OCR and ocrmypdf embedded script

PostPosted: Mon Oct 26, 2020 7:00 am
by bongobong
Hi,
New to scripting and python but I figured with a bit of help I could get this to work.

I'm trying to use ocrmypdf which I've installed via homebrew.

Thus far I've had no success; here is where i am currently.

Shell: bin/bash

Code: Select all
ocrmypdf --rotate-pages --deskew input.pdf output.pdf


however bin/bash says to use $1 in place of the file name which is confusing to me since ocrpdf demands that I have input.pdf output.pdf in the code.

Any help would be greatly appreciated.

Re: OCR and ocrmypdf embedded script

PostPosted: Mon Oct 26, 2020 10:27 am
by Mr_Noodle
I don't think you need to have input.pdf and output.pdf. You should be able to specify whatever paths you want there, otherwise, it would just hardcode those and not ask you to type those in. I don't know whether that program allows you to specify the same file as input and output though so you should look into that. Also, you should specify the full path for the ocrmypdf program.

Re: OCR and ocrmypdf embedded script

PostPosted: Mon Oct 26, 2020 10:50 am
by bongobong
Mr_Noodle wrote:I don't think you need to have input.pdf and output.pdf. You should be able to specify whatever paths you want there, otherwise, it would just hardcode those and not ask you to type those in. I don't know whether that program allows you to specify the same file as input and output though so you should look into that. Also, you should specify the full path for the ocrmypdf program.

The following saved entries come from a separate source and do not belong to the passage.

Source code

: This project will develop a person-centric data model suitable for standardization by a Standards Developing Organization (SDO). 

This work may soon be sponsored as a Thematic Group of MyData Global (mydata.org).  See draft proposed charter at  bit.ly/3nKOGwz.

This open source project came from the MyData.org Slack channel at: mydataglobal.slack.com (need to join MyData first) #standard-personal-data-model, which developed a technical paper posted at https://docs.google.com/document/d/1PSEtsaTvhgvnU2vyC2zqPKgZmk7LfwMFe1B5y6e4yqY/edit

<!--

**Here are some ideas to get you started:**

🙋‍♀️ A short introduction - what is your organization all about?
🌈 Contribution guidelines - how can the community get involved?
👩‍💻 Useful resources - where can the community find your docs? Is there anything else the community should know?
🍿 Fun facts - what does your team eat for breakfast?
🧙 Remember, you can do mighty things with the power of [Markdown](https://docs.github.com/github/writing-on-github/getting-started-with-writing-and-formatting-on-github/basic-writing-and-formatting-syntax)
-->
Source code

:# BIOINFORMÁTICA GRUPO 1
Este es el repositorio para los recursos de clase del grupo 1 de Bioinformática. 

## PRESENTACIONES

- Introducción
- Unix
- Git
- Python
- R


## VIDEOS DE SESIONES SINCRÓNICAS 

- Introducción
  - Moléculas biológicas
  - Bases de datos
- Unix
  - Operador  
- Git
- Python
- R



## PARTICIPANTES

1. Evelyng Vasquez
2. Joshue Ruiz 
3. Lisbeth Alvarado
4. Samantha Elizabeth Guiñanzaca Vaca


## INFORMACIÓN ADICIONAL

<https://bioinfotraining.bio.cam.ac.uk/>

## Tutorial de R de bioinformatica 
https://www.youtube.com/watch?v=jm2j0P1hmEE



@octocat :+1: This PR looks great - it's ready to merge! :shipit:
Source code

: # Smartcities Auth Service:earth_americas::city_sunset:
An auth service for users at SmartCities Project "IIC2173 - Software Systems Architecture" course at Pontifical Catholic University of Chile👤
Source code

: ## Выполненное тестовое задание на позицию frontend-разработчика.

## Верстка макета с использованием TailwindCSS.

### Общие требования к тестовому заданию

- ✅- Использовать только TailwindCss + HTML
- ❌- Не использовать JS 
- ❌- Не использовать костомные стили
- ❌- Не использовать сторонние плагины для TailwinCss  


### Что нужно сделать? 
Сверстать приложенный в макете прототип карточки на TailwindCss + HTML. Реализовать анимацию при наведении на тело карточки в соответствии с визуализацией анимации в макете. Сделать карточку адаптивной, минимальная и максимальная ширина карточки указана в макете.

Hmm yeah. It's terminal package though so I don't actually know whether it has a path. I thought I could just invoke it.

Re: OCR and ocrmypdf embedded script

PostPosted: Mon Oct 26, 2020 4:34 pm
by Mr_Noodle
Every program has to have a path of some sort. Try doing "which ocrmypdf" in Terminal.

Re: OCR and ocrmypdf embedded script

PostPosted: Wed Oct 28, 2020 7:45 am
by bongobong
It's /usr/local/bin/ocrmypdf

Re: OCR and ocrmypdf embedded script

PostPosted: Wed Oct 28, 2020 10:11 am
by Mr_Noodle
You should use that path in the script. Use "$1" for the input file. Again, I don't know if the program allows the input and output files to be the same so you'll have to do some research on that part.

Re: OCR and ocrmypdf embedded script

PostPosted: Sat Oct 31, 2020 5:56 am
by bongobong
Mr_Noodle wrote:You should use that path in the script. Use "$1" for the input file. Again, I don't know if the program allows the input and output files to be the same so you'll have to do some research on that part.


Thanks. I managed to get it working with the following:

Code: Select all
ocrmypdf "$1" "$1" --rotate-pages --deskew --clean --skip-text


There's obviously no progress bar or anything to let you know it's working so I had to wait a while for the first scans to began changing names (my second instruction) to know it was working.
It's a great piece of code. I don't now how it pulls it without knowing the file path. Perhaps someone can chime in here.